Experimental Validation of a Surrogate Fuel for Diesel 2007-01-1842
Diesel engine modeling by means of CFD (computational fluid dynamics) has become a more and more important tool in the development process for new engine design. An adequate and reliable Diesel engine model relies on many features. Beside the combustion and spray modeling, the question what model fuel should be used is discussed and in the past, a mixture of n-decane and α-methylnaphthalene, denoted as IDEA fuel, was found to be a good surrogate fuel for Diesel for the conventional Diesel combustion mode. New combustion designs such as PCCI (premixed charged compression ignition) are a possible solution for the strict upcoming emission limits.

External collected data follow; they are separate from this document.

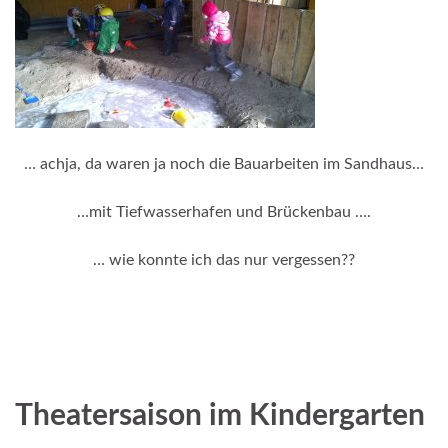
… achja, da waren ja noch die Bauarbeiten im Sandhaus…
…mit Tiefwasserhafen und Brückenbau ….
… wie konnte ich das nur vergessen??
__
_____
Theatersaison im Kindergarten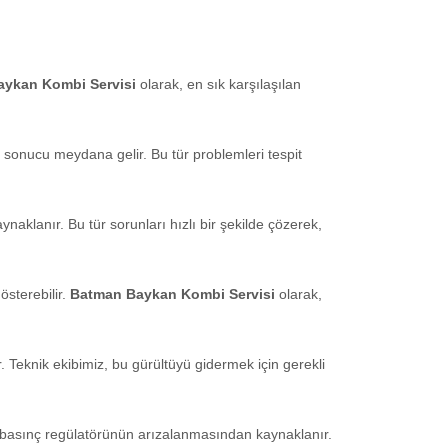
ykan Kombi Servisi
olarak, en sık karşılaşılan
 sonucu meydana gelir. Bu tür problemleri tespit
klanır. Bu tür sorunları hızlı bir şekilde çözerek,
sterebilir.
Batman Baykan Kombi Servisi
olarak,
Teknik ekibimiz, bu gürültüyü gidermek için gerekli
a basınç regülatörünün arızalanmasından kaynaklanır.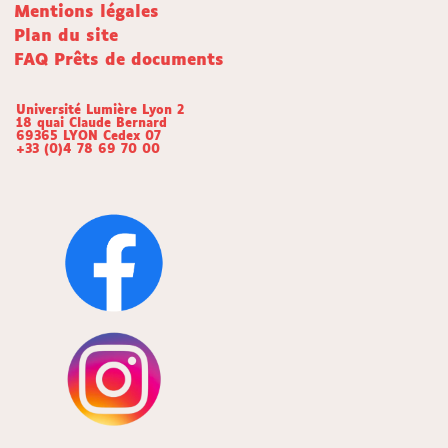
Mentions légales
Plan du site
FAQ Prêts de documents
Université Lumière Lyon 2
18 quai Claude Bernard
69365 LYON Cedex 07
+33 (0)4 78 69 70 00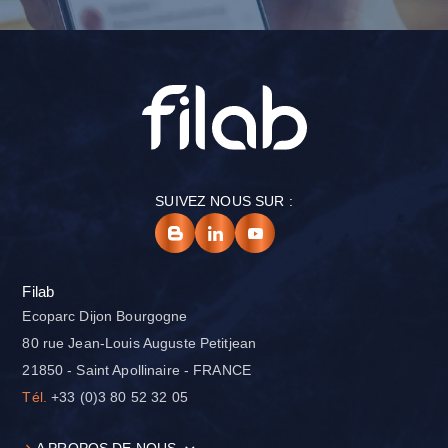
SUIVEZ NOUS SUR :
Filab
Ecoparc Dijon Bourgogne
80 rue Jean-Louis Auguste Petitjean
21850 - Saint Apollinaire - FRANCE
Tél.
+33 (0)3 80 52 32 05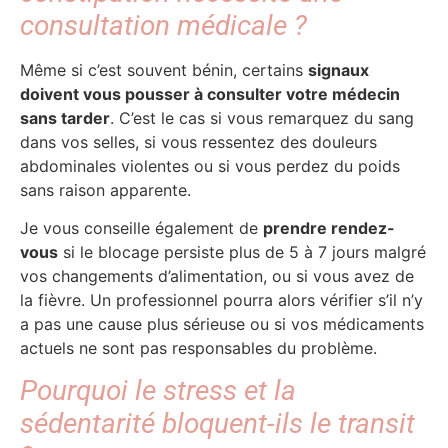
consultation médicale ?
Même si c’est souvent bénin, certains
signaux
doivent vous pousser à consulter votre médecin
sans tarder
. C’est le cas si vous remarquez du sang
dans vos selles, si vous ressentez des douleurs
abdominales violentes ou si vous perdez du poids
sans raison apparente.
Je vous conseille également de
prendre rendez-
vous
si le blocage persiste plus de 5 à 7 jours malgré
vos changements d’alimentation, ou si vous avez de
la fièvre. Un professionnel pourra alors vérifier s’il n’y
a pas une cause plus sérieuse ou si vos médicaments
actuels ne sont pas responsables du problème.
Pourquoi le stress et la
sédentarité bloquent-ils le transit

Due to a shift to lower temperatures and better homogenization, less NOx and soot is formed.
To model these combustion designs, a re-evaluation of the model fuel that is to be used is required when the benefit of a detailed chemical reaction mechanism is favored in the combustion modeling. Therefore, engine experiments with Diesel, IDEA, pure n-decane and n-heptane are carried out for various loads, rail pressures, EGR (exhaust gas recirculation) rates and speeds. The measured indicated pressure, apparent heat release and emissions from exhaust gas analysis are used to evaluate which fuel should be chosen as model fuel.
Among the three proposed fuels, the IDEA-fuel shows a good agreement when compared with Diesel fuel. N-decane has less soot formation due to the missing aromatic compounds whereas n-heptane has similar to n-decane less soot formation. Moreover, n-heptane has a larger NOx formation because of a greater heat release and a smaller mean gas temperature. However n-decane ignites much earlier than n-heptane and IDEA fuel. Therefore it is considered that only IDEA fuel is a suitable surrogate fuel for Diesel in the new combustion regime.